If you're not familiar with my project, here's the rundown. I have a 98 Nubira with a 2.0L swap, no swaybars front or rear, 9kg springs at all four corners on bilstein non adjustable shocks. It is a 4 wheel strut car. The bushings are poly. I control roll stiffness front to aft by adjusting the ride height and thus roll centers. I eventually want to eliminate one of those variables with adjustable RCAs but, even now, it works berkeleying awesome.
One of the reasons I'm able to get away with this, I think, is because the Nubira has some unusually high roll centers and I didn't lower the car very much. Considering how happy I am with the results, others might want to consider making high roll centers via RCA or even just raising the ride height.
Problems I had run into before mostly involved jacking in the rear under corner loading. I solved this by lowering the rear ride height and thus the roll center. The only other problem I had was some low speed understeer, but that's gone away with better tires and a slight lowering of the front.
Advantages are as follows:
a. Cornering speeds are stupid. I've had this setup on track three times now and, each time, I've had cornering speeds comparable to other people with the next level up tire. VW GTI on r-comps, I caught him slightly on my 320 wear summer Kuhmos. Kia Koupe on Hoosiers, he was a little, little bit quicker than me through the tight stuff, no faster through the sweepers. S2000 on Contisports, much slower than me on Hankook V12 Evos with a 280 tread wear rating.
b. Tire wear is ridiculously light. I don't drive conservatively on track, if anything I'm prone to over driving. Last time out, I had a four wheel drift going at least once in each of the Korean F1 Circuit's 13 corners during the last session 5 days ago. I look at my tires today and I can't see any evidence this happened.
c. I don't need much camber. 1.5 degrees in the front, 0 in the back and it doesn't roll the tires over at all.

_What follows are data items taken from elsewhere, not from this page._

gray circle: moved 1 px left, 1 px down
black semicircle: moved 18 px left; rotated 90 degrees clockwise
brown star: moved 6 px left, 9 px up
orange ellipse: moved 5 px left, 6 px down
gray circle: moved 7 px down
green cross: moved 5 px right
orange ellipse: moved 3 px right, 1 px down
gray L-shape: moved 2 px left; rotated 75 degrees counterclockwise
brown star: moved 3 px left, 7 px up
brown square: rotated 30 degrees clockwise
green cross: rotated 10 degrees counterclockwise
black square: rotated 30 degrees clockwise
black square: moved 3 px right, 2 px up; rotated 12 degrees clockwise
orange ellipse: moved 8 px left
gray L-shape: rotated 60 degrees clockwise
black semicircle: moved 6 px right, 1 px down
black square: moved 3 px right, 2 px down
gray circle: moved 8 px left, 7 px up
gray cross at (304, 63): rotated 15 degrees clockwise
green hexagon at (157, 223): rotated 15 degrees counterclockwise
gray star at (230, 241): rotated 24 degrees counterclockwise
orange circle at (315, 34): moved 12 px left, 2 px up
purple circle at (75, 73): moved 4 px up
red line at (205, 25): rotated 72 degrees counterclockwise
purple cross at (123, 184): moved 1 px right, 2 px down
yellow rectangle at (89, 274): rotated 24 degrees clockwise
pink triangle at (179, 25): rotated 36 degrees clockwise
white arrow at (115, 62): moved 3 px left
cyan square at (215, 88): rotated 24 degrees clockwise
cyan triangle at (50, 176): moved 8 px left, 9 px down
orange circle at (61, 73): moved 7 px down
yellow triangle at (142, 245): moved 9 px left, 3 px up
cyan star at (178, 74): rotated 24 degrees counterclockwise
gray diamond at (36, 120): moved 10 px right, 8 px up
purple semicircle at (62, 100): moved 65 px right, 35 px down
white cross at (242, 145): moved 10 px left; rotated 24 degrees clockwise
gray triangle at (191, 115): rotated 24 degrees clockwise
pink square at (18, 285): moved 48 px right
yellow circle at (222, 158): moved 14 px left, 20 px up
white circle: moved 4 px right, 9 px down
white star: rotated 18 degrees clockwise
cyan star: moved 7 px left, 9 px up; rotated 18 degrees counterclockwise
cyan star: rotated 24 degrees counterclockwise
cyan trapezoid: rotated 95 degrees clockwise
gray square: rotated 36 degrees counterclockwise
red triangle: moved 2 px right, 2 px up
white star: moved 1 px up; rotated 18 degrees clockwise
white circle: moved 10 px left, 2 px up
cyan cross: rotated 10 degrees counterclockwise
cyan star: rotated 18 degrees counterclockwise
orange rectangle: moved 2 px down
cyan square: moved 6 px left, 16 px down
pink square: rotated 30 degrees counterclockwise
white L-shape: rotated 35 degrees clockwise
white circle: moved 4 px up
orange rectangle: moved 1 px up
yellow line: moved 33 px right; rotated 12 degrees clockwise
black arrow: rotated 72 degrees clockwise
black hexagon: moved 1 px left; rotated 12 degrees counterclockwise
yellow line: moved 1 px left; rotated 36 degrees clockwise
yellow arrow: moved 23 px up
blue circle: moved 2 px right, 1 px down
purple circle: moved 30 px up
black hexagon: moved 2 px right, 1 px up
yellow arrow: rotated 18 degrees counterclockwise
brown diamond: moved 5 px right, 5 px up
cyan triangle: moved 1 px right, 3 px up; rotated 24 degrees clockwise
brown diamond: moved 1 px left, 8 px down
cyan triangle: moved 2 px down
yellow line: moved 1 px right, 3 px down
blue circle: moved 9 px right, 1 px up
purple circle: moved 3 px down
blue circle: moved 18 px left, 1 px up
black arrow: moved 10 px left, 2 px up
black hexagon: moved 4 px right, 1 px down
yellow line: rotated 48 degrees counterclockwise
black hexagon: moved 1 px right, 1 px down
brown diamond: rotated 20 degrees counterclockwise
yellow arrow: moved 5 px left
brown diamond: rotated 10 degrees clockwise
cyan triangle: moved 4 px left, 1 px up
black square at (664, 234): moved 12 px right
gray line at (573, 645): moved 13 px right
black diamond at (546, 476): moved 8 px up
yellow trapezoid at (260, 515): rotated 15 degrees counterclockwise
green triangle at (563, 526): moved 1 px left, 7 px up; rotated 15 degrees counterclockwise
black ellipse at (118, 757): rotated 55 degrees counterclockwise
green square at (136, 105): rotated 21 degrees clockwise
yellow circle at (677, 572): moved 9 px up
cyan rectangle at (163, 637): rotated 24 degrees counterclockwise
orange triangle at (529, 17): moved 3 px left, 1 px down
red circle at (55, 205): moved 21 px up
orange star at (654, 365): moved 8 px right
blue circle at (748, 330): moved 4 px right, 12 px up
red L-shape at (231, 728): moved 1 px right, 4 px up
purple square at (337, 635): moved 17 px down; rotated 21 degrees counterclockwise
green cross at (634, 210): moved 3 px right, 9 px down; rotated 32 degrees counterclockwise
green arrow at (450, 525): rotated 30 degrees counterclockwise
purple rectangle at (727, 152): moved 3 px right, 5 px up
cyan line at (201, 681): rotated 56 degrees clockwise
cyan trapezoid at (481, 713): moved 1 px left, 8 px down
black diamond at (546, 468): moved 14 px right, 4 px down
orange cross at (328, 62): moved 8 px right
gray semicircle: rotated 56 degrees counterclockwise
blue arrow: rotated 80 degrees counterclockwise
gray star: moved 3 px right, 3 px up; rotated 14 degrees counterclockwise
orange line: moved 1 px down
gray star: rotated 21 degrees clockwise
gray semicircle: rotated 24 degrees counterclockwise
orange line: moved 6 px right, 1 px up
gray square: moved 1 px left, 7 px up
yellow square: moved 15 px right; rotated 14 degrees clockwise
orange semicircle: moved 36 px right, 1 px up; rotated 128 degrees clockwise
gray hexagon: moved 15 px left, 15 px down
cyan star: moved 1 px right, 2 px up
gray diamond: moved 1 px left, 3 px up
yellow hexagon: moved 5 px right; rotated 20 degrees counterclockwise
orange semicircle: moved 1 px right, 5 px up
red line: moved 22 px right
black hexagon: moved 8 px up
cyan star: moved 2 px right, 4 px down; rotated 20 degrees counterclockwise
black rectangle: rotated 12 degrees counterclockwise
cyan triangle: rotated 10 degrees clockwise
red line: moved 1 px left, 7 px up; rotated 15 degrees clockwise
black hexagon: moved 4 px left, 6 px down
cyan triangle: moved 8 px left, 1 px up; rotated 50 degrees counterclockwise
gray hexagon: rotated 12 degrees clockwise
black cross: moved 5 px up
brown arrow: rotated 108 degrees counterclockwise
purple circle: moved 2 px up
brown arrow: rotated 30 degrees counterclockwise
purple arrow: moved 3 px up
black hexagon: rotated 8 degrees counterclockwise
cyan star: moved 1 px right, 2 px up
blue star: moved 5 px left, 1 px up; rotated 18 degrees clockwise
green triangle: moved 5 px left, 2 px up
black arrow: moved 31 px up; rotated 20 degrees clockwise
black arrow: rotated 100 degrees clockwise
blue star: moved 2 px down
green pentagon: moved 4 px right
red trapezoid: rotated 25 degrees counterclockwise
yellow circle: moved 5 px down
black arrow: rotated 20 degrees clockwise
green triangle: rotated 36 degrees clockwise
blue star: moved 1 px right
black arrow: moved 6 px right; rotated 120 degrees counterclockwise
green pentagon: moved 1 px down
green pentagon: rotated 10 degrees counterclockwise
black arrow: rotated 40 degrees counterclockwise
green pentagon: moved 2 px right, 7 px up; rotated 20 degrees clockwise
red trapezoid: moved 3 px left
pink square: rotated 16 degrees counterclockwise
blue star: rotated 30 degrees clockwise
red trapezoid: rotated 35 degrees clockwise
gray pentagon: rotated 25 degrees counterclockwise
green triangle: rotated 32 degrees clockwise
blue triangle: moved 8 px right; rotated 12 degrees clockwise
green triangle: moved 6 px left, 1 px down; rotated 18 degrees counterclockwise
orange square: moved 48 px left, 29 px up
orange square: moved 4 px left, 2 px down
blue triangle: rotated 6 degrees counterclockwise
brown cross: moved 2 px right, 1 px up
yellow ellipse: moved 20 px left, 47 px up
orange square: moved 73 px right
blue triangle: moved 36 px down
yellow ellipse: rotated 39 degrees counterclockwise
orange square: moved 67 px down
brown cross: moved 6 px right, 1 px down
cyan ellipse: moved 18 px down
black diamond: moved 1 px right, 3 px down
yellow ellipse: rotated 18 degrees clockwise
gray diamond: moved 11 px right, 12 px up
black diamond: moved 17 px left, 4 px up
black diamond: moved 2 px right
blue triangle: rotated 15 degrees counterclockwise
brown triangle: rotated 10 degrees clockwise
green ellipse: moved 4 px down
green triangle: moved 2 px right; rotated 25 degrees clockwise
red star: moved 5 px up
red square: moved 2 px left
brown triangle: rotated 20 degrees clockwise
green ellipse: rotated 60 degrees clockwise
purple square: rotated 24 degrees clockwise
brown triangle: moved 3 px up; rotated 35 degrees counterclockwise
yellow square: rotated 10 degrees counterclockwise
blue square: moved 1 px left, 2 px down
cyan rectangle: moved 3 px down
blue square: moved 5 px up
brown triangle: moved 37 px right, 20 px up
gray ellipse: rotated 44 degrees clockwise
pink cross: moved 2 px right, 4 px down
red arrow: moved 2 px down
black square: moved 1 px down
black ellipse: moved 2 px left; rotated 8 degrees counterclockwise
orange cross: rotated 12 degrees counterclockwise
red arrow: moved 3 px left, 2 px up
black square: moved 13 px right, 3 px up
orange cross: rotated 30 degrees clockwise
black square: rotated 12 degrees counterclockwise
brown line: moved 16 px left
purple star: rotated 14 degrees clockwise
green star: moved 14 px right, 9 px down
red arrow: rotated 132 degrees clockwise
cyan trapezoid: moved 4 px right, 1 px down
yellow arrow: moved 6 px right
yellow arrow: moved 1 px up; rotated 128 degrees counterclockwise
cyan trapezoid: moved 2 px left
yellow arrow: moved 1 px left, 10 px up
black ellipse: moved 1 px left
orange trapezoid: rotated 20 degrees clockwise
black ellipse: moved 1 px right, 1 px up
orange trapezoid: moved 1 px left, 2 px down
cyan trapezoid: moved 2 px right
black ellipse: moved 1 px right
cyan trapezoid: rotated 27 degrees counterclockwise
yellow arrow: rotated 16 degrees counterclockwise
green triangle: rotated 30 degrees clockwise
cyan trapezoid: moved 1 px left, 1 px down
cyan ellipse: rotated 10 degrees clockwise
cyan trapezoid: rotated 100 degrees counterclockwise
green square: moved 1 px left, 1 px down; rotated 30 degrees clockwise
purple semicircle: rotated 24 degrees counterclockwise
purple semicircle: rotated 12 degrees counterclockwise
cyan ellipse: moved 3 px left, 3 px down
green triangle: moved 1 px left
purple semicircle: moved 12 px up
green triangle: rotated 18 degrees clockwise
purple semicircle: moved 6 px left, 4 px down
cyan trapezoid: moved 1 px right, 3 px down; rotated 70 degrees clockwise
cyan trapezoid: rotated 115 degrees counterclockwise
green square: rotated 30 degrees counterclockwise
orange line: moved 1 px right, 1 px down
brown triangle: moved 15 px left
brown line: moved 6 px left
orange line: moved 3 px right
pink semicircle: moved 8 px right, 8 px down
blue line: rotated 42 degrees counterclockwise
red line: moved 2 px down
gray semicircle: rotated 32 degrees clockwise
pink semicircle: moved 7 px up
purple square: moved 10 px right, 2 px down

d. It's very, very predictable on the limit.
Sort of controversies:
a: I think high roll centers should be a priority for people tracking strut equipped cars. It tightens up the roll couple and gets you a much better camber curve. So long as you're not jacking under load, I fail to see the down side.
b: I think tuning roll stiffness via roll couple is a BETTER tuning tool than using a swaybar. Swaybars have all sorts of interactions across the axle, with the different motion ratios of the different suspension components. Roll centers interact with nothing but virtual arms and thus can, potentially, be much more consistent.
c: No swaybars means a truly independent suspension. This becomes very noticeable over rumble strips and in bumpy corners when the stuff you normally try to watch out for simply doesn't bother the car.
Definite controversies:
a: I think one reason I'm getting such good cornering speeds is because swaybars convert body roll into weight transfer. Let me restate, I think that if you have swaybars, you are transfering more weight across the axle from the inside tire to the outside tire, thus lessening the mechanical grip available to the system.
b. I think (know) you don't need nearly as much spring to pull this setup off as you'd imagine. My friend's 200 kilo lighter, big swaybar equipped Tiburon runs 14 kg/mm front and 16 kg/mm rear springs and they aren't doing anything unusual. I run 9/9 kg and I don't have body roll problems.